Here’s where the victim comes in:
- The victim accesses justice resources on the Justice server through a proxy server.
- The proxy server checks the url and host of the resource and finds a local cache (forged).
- Proxy servers return evil resources to victims.
- Victim pawns.
Attached: the carefully constructed “HTTP request message” mentioned earlier.
The Client and Server: POST/path/of HTTP / 1.1 / attackers/choice Host: Sec - WebSocket - Key: <connection-key> Server → Client: HTTP/1.1 200 OK sec-websocket-accept: <connection-key>Copy the code
2. Current solution
The original proposal was to encrypt the data.
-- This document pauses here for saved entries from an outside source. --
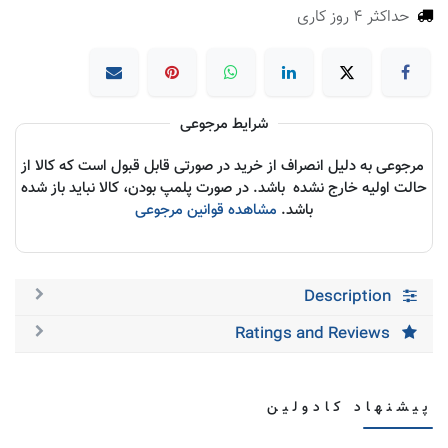
حداکثر 4 روز کاری
شرایط مرجوعی
مرجوعی به دلیل انصراف از خرید در صورتی قابل قبول است که کالا از
حالت اولیه خارج نشده باشد. در صورت پلمپ بودن، کالا نباید باز شده
باشد.
مشاهده قوانین مرجوعی
Description
Ratings and Reviews
پیشنهاد کادولین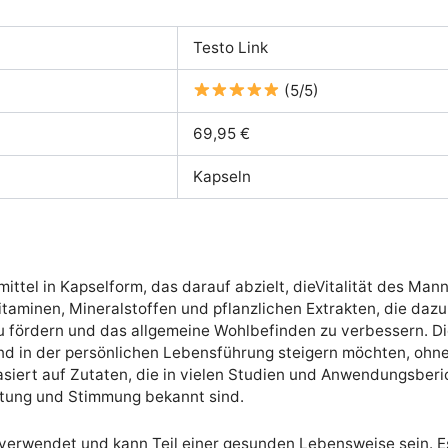
Testo Link
(5/5)
69,95 €
Kapseln
ttel in Kapselform, das darauf abzielt, dieVitalität des Mann
taminen, Mineralstoffen und pflanzlichen Extrakten, die dazu
u fördern und das allgemeine Wohlbefinden zu verbessern. Di
g und in der persönlichen Lebensführung steigern möchten, ohn
siert auf Zutaten, die in vielen Studien und Anwendungsberich
tung und Stimmung bekannt sind.
g verwendet und kann Teil einer gesunden Lebensweise sein. 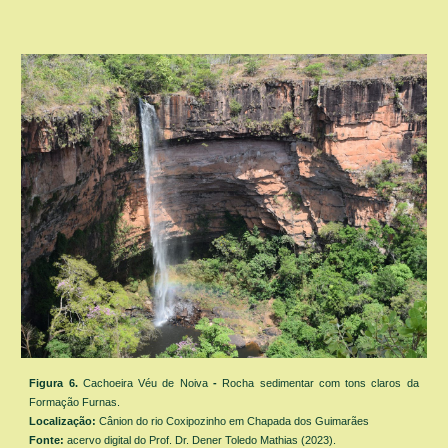
Figura
6
.
Cachoeira Véu de Noiva
-
Rocha sedimentar
com tons claros da
Formação Furnas.
Localização:
C
ânion do rio Coxipozinho em Chapada dos Guimarães
Fonte:
acervo digital
do Prof. Dr. Dener Toledo Mathias (2023).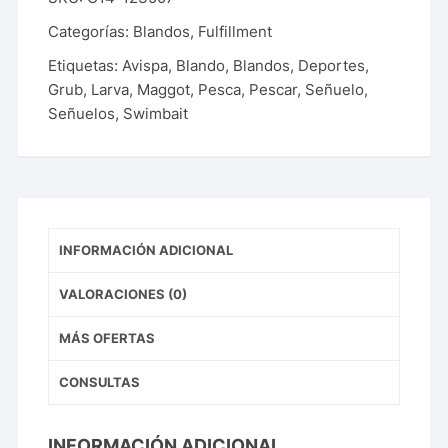
Categorías:
Blandos
,
Fulfillment
Etiquetas:
Avispa
,
Blando
,
Blandos
,
Deportes
,
Grub
,
Larva
,
Maggot
,
Pesca
,
Pescar
,
Señuelo
,
Señuelos
,
Swimbait
INFORMACIÓN ADICIONAL
VALORACIONES (0)
MÁS OFERTAS
CONSULTAS
INFORMACIÓN ADICIONAL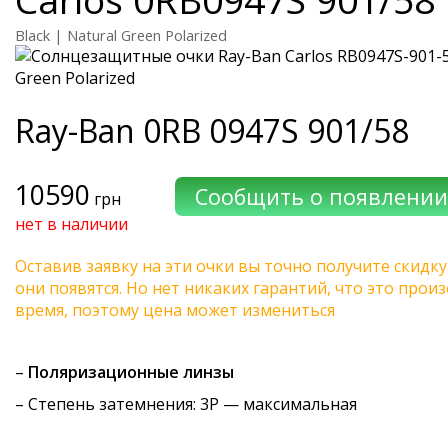
Black | Natural Green Polarized
Ray-Ban
0RB 0947S 901/58
10590
грн
нет в наличии
Оставив заявку на эти очки вы точно получите скидку
они появятся. Но нет никаких гарантий, что это про
время, поэтому цена может измениться
–
Поляризационные линзы
–
Степень затемнения
: 3P — максимальная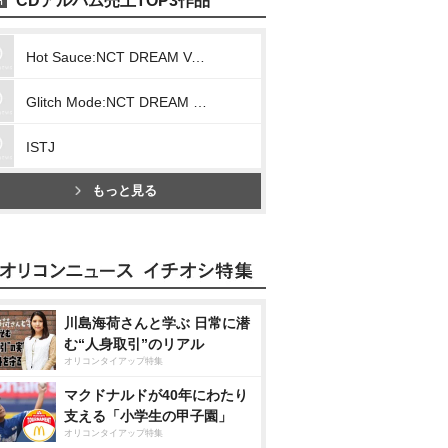
CDアルバム売上TOP3作品
Hot Sauce:NCT DREAM Vol.1
Glitch Mode:NCT DREAM Vol.2
ISTJ
もっと見る
川島海荷さんと学ぶ 日常に潜
む“人身取引”のリアル
オリコンタイアップ特集
マクドナルドが40年にわたり
支える「小学生の甲子園」
オリコンタイアップ特集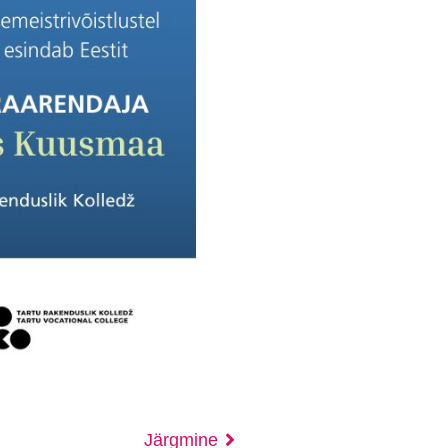
Järgmine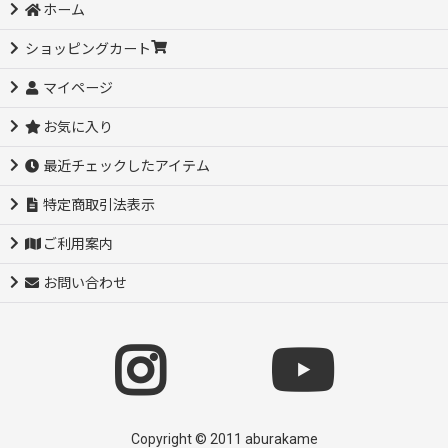
ホーム
ショッピングカート
マイページ
お気に入り
最近チェックしたアイテム
特定商取引法表示
ご利用案内
お問い合わせ
Copyright © 2011 aburakame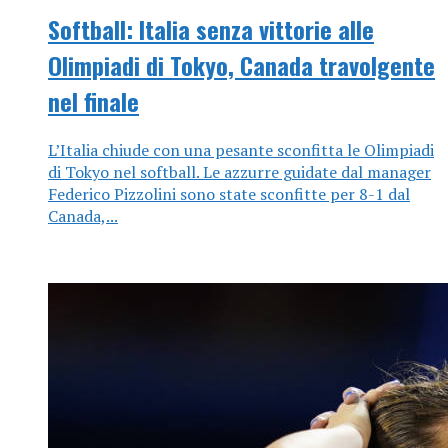
Softball: Italia senza vittorie alle
Olimpiadi di Tokyo, Canada travolgente
nel finale
L’Italia chiude con una pesante sconfitta le Olimpiadi
di Tokyo nel softball. Le azzurre guidate dal manager
Federico Pizzolini sono state sconfitte per 8-1 dal
Canada,...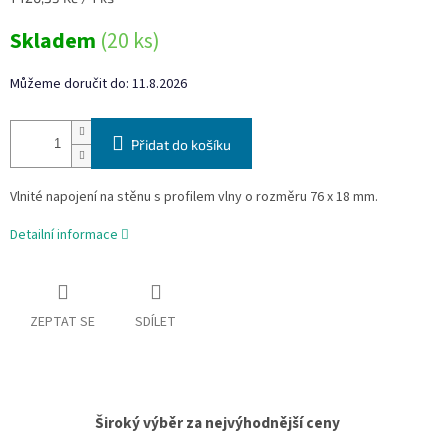
cena:
Skladem
(20 ks)
Můžeme doručit do:
11.8.2026
Přidat do košíku
Vlnité napojení na stěnu s profilem vlny o rozměru 76 x 18 mm.
Detailní informace
ZEPTAT SE
SDÍLET
Široký výběr za nejvýhodnější ceny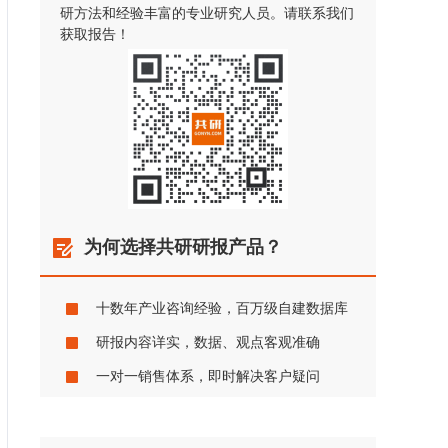
研方法和经验丰富的专业研究人员。请联系我们
获取报告！
为何选择共研研报产品？
十数年产业咨询经验，百万级自建数据库
研报内容详实，数据、观点客观准确
一对一销售体系，即时解决客户疑问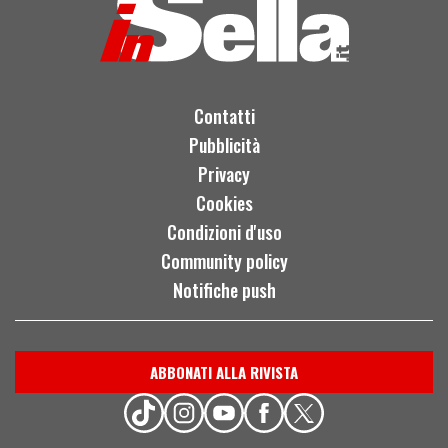
Contatti
Pubblicità
Privacy
Cookies
Condizioni d'uso
Community policy
Notifiche push
ABBONATI ALLA RIVISTA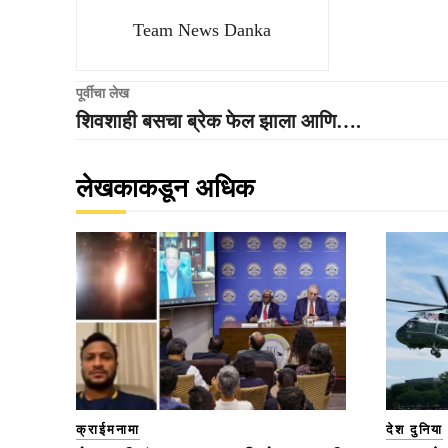
Team News Danka
पूर्वीचा लेख
शिवशाही बसचा ब्रेक फेल झाला आणि….
लेखकाकडून अधिक
क्राईमनामा
देश दुनिया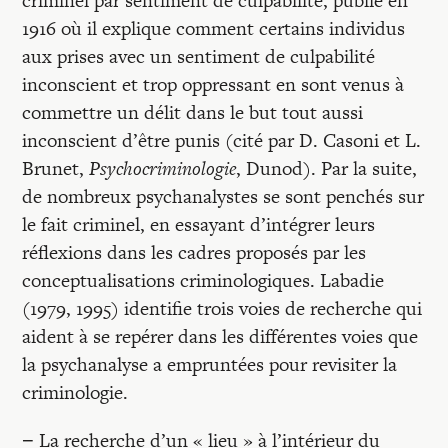
criminel par sentiment de culpabilité, publié en
1916 où il explique comment certains individus
aux prises avec un sentiment de culpabilité
inconscient et trop oppressant en sont venus à
commettre un délit dans le but tout aussi
inconscient d’être punis (cité par D. Casoni et L.
Brunet,
Psychocriminologie
, Dunod). Par la suite,
de nombreux psychanalystes se sont penchés sur
le fait criminel, en essayant d’intégrer leurs
réflexions dans les cadres proposés par les
conceptualisations criminologiques. Labadie
(1979, 1995) identifie trois voies de recherche qui
aident à se repérer dans les différentes voies que
la psychanalyse a empruntées pour revisiter la
criminologie.
− La recherche d’un « lieu » à l’intérieur du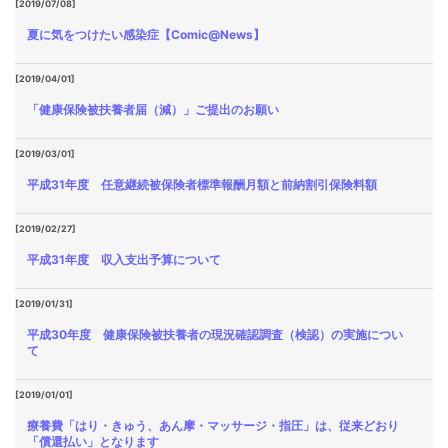
[2019/07/08]
夏に気をつけたい感染症【Comic@News】
[2019/04/01]
「健康保険被扶養者届（減）」ご提出のお願い
[2019/03/01]
平成31年度 任意継続被保険者標準報酬月額と前納割引保険料額
[2019/02/27]
平成31年度 収入支出予算について
[2019/01/31]
平成30年度 健康保険被扶養者の現況確認調査（検認）の実施につい
て
[2019/01/01]
療養費「はり・きゅう、あん摩・マッサージ・指圧」は、従来どおり
「償還払い」となります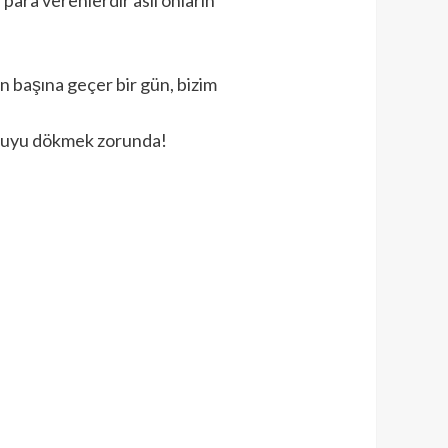
n başına geçer bir gün, bizim
t suyu dökmek zorunda!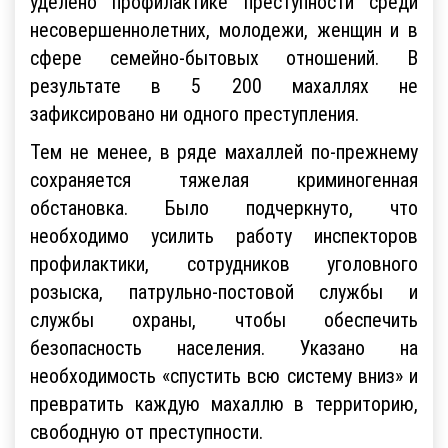
уделено профилактике преступности среди
несовершеннолетних, молодежи, женщин и в
сфере семейно-бытовых отношений. В
результате в 5 200 махаллях не
зафиксировано ни одного преступления.
Тем не менее, в ряде махаллей по-прежнему
сохраняется тяжелая криминогенная
обстановка. Было подчеркнуто, что
необходимо усилить работу инспекторов
профилактики, сотрудников уголовного
розыска, патрульно-постовой службы и
службы охраны, чтобы обеспечить
безопасность населения. Указано на
необходимость «спустить всю систему вниз» и
превратить каждую махаллю в территорию,
свободную от преступности.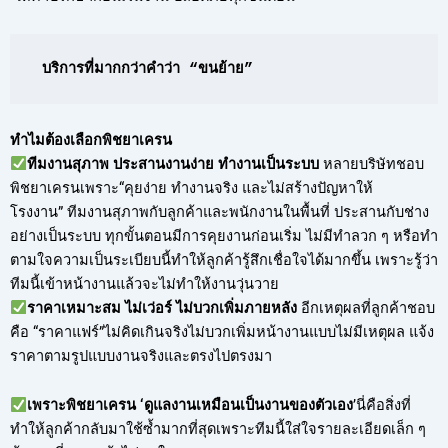
บริการที่มากกว่าคำว่า “ขนย้าย”
ทำไมต้องเลือกพิชยาเครน
ทีมงานสุภาพ ประสานงานง่าย ทำงานเป็นระบบ
หลายบริษัทชอบ
พิชยาเครนเพราะ“คุยง่าย ทำงานจริง และไม่สร้างปัญหาให้
โรงงาน” ทีมงานสุภาพกับลูกค้าและพนักงานในพื้นที่ ประสานกับช่าง
อย่างเป็นระบบ ทุกขั้นตอนมีการคุยงานก่อนเริ่ม ไม่มีทำลวก ๆ หรือทำ
ตามใจความเป็นระเบียบนี้ทำให้ลูกค้ารู้สึกเชื่อใจได้มากขึ้น เพราะรู้ว่า
ทีมนี้เข้าหน้างานแล้วจะไม่ทำให้งานวุ่นวาย
ราคาเหมาะสม ไม่เว่อร์ ไม่บวกเพิ่มภายหลัง
อีกเหตุผลที่ลูกค้าชอบ
คือ “ราคาแฟร์”ไม่คิดเกินจริงไม่บวกเพิ่มหน้างานแบบไม่มีเหตุผล แจ้ง
ราคาตามรูปแบบงานจริงและตรงไปตรงมา
เพราะพิชยาเครน ‘ดูแลงานเหมือนเป็นงานของตัวเอง
’นี่คือสิ่งที่
ทำให้ลูกค้ากลับมาใช้ซ้ำมากที่สุดเพราะทีมนี้ใส่ใจรายละเอียดเล็ก ๆ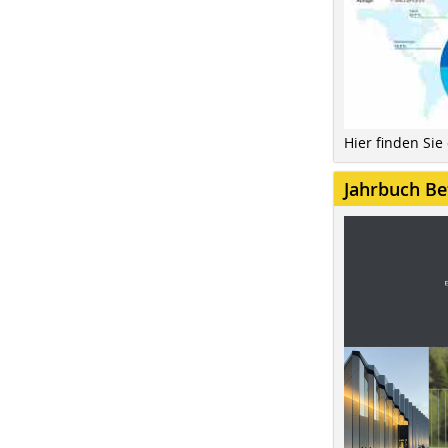
Hier finden Sie
Jahrbuch Be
Considering security and efficiency, a compromise scheme is finally adopted: mask processing for data load.
It should be noted that the browser is only limited to the data payload mask processing, but the bad guys can fully realize their own WebSocket client, server, not according to the rules, the attack can be carried out as usual.
But by putting this restriction on browsers, you can make the attack much more difficult and reach. If there is no such limitation, you just need to put a phishing website on the Internet to deceive people to visit, and you can launch a large-scale attack in a short time.
Write in the back
There are a lot of things WebSocket can write, such as WebSocket extensions. How clients and servers negotiate and use extensions. WebSocket extension can add a lot of capabilities and imagination to the protocol itself, such as data compression, encryption, and multiplexing.
Space is limited, here not to expand, interested students can leave a message exchange. Please point out any mistakes or omissions in the article.
11. Related links
RFC6455: WebSocket specification
Specification: Data frame mask details
Specification: Data frame format
Write a Websocket server
Attacks on network infrastructure (something to be prevented by data mask operations)
Talking to Yourself for Fun and Profit
What is Sec-WebSocket-Key for?
10.3. Attacks On Infrastructure (Masking)
Talking to Yourself for Fun and Profit
Why are WebSockets masked?
How does websocket frame masking protect against cache poisoning?
What is the mask in a WebSocket frame?